While attending college in Pennsylvania, Mary Lawser was part of a group comprised of several accomplished female artists.  They were known as the Philadelphia Ten.

Among the members was a talented painter and sculptor named Mary Louise Lawser.  Like Mary Colter, Mary Lawser was hired by a major rail line company to help promote westward travel.

Born in 1906 in Pennsylvania, she exhibited at a young age.  She attended the Pennsylvania Museum School, the Pennsylvania Academy of Fine Arts, and the Ecole des Beaux Arts in Paris.  Mary’s work was exhibited in galleries in Europe and New York.  She was recognized by her peers as a gifted, bronze work artist.  After graduation she took a position as an art instructor at Cedar Crest College in Allentown, Pennsylvania, and at Bryn Mawr.

In early 1940, she was hired to work for notable architect Paul Cret.  The French-born, Philadelphia architect and industrial designer was impressed with Mary’s design and execution of bronze tablets found inside Alexander Hamilton’s home, The Grange.  Commissioned by the American and Historic Preservation Society, the tablets were made to honor Alexander Hamilton, first secretary of the United States treasury.  In addition to designing buildings on the University of Texas campus and the Pan American Union Building in Washington, D.C., Paul Cret designed railroad cars for the Burlington and Santa Fe rail lines.  While Mary was employed by Cret, she contributed to decorating various railroad passenger cars with sculptures, wood carving, and mixed metal creations. 

When Cret passed away in 1945, Mary was hired by another respected Pennsylvania architect, John Harbeson, to aid him in creating a new look for Burlington’s Pioneer Zephyr.  Although in the employ of Harbeson, Mary was singled out by the Budd Company, a railroad industry manufacturer, to design murals for the interior of the passenger cars that would inspire ticket-buyers to go west.

In 1948, Mary began work on a mural for the California Zephyr’s Silver Lariat.  The train was built as a dome coach, a series of cars that have glass domes on the top where passengers can ride and see in all directions around the train.  Mary painted a mural of the Pony Express in the large dining and lounge car.

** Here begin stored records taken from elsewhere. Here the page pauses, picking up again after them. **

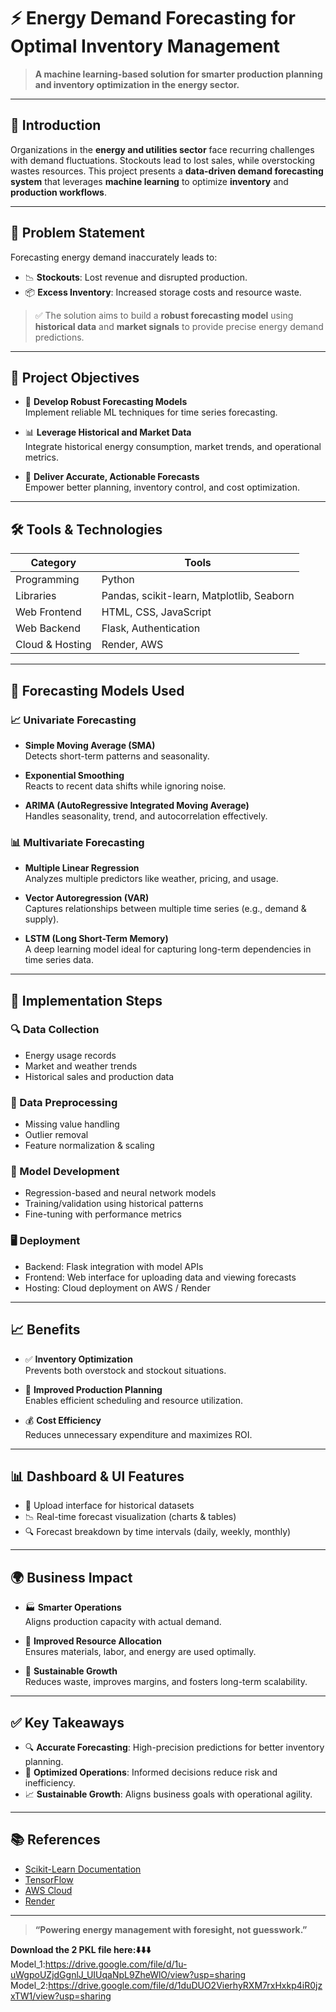 # ⚡ Energy Demand Forecasting for Optimal Inventory Management

> **A machine learning-based solution for smarter production planning and inventory optimization in the energy sector.**

---

## 🧭 Introduction

Organizations in the **energy and utilities sector** face recurring challenges with demand fluctuations. Stockouts lead to lost sales, while overstocking wastes resources. This project presents a **data-driven demand forecasting system** that leverages **machine learning** to optimize **inventory** and **production workflows**.

---

## 🧩 Problem Statement

Forecasting energy demand inaccurately leads to:

- 📉 **Stockouts**: Lost revenue and disrupted production.
- 📦 **Excess Inventory**: Increased storage costs and resource waste.

> ✅ The solution aims to build a **robust forecasting model** using **historical data** and **market signals** to provide precise energy demand predictions.

---

## 🎯 Project Objectives

- 🧠 **Develop Robust Forecasting Models**  
  Implement reliable ML techniques for time series forecasting.

- 📊 **Leverage Historical and Market Data**  
  Integrate historical energy consumption, market trends, and operational metrics.

- 📌 **Deliver Accurate, Actionable Forecasts**  
  Empower better planning, inventory control, and cost optimization.

---

## 🛠️ Tools & Technologies

| Category        | Tools                                      |
|----------------|---------------------------------------------|
| Programming     | Python                                     |
| Libraries       | Pandas, scikit-learn, Matplotlib, Seaborn  |
| Web Frontend    | HTML, CSS, JavaScript                      |
| Web Backend     | Flask, Authentication                                      |
| Cloud & Hosting | Render, AWS                                |

---

## 🔮 Forecasting Models Used

### 📈 **Univariate Forecasting**
- **Simple Moving Average (SMA)**  
  Detects short-term patterns and seasonality.
  
- **Exponential Smoothing**  
  Reacts to recent data shifts while ignoring noise.

- **ARIMA (AutoRegressive Integrated Moving Average)**  
  Handles seasonality, trend, and autocorrelation effectively.

### 📊 **Multivariate Forecasting**
- **Multiple Linear Regression**  
  Analyzes multiple predictors like weather, pricing, and usage.

- **Vector Autoregression (VAR)**  
  Captures relationships between multiple time series (e.g., demand & supply).

- **LSTM (Long Short-Term Memory)**  
  A deep learning model ideal for capturing long-term dependencies in time series data.

---

## 🔧 Implementation Steps

### 🔍 Data Collection
- Energy usage records  
- Market and weather trends  
- Historical sales and production data

### 🧹 Data Preprocessing
- Missing value handling
- Outlier removal
- Feature normalization & scaling

### 🧠 Model Development
- Regression-based and neural network models
- Training/validation using historical patterns
- Fine-tuning with performance metrics

### 🖥️ Deployment
- Backend: Flask integration with model APIs
- Frontend: Web interface for uploading data and viewing forecasts
- Hosting: Cloud deployment on AWS / Render

---

## 📈 Benefits

- ✅ **Inventory Optimization**  
  Prevents both overstock and stockout situations.

- 📅 **Improved Production Planning**  
  Enables efficient scheduling and resource utilization.

- 💰 **Cost Efficiency**  
  Reduces unnecessary expenditure and maximizes ROI.

---

## 📊 Dashboard & UI Features

- 📂 Upload interface for historical datasets  
- 📉 Real-time forecast visualization (charts & tables)  
- 🔍 Forecast breakdown by time intervals (daily, weekly, monthly)

---

## 🌍 Business Impact

- 🏭 **Smarter Operations**  
  Aligns production capacity with actual demand.

- 🔗 **Improved Resource Allocation**  
  Ensures materials, labor, and energy are used optimally.

- 🌱 **Sustainable Growth**  
  Reduces waste, improves margins, and fosters long-term scalability.

---

## ✅ Key Takeaways

- 🔍 **Accurate Forecasting**: High-precision predictions for better inventory planning.  
- 🧠 **Optimized Operations**: Informed decisions reduce risk and inefficiency.  
- 📈 **Sustainable Growth**: Aligns business goals with operational agility.

---

## 📚 References

- [Scikit-Learn Documentation](https://scikit-learn.org/stable/)
- [TensorFlow](https://www.tensorflow.org/)
- [AWS Cloud](https://aws.amazon.com/)
- [Render](https://render.com/)

---

> **“Powering energy management with foresight, not guesswork.”**



**Download the 2 PKL file here:⬇️⬇️⬇️** <br>
Model_1:https://drive.google.com/file/d/1u-uWgpoUZjdGgnlJ_UIUqaNpL9ZheWlO/view?usp=sharing <br>
Model_2:https://drive.google.com/file/d/1duDUO2VierhyRXM7rxHxkp4iR0jzxTW1/view?usp=sharing <br>
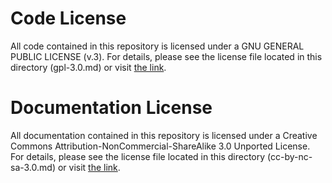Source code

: Code License
============

All code contained in this repository is licensed under a GNU GENERAL PUBLIC LICENSE (v.3). For details, please see the license file located in this directory (gpl-3.0.md) or visit [the link](https://www.gnu.org/licenses/gpl-3.0.html).

Documentation License
============

All documentation contained in this repository is licensed under a Creative Commons Attribution-NonCommercial-ShareAlike 3.0 Unported License. For details, please see the license file located in this directory (cc-by-nc-sa-3.0.md) or visit [the link](http://creativecommons.org/licenses/by-nc-sa/3.0/deed.en_US).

Over the course of her five-year business relationship with the Budd Company, she created murals for the Atchison, Topeka and Santa Fe, the Denver and Rio Grande Western, and the Western Pacific Railroad.  Mary’s murals generally adorned the end walls of the dome coaches and they always depicted Western historical themes.  She also sculpted the appliques of apples and grapes which hung at each end of the dining cars as well as the lyre-based radio speakers.

Mary Lawser died in 1985 at the age of seventy-nine.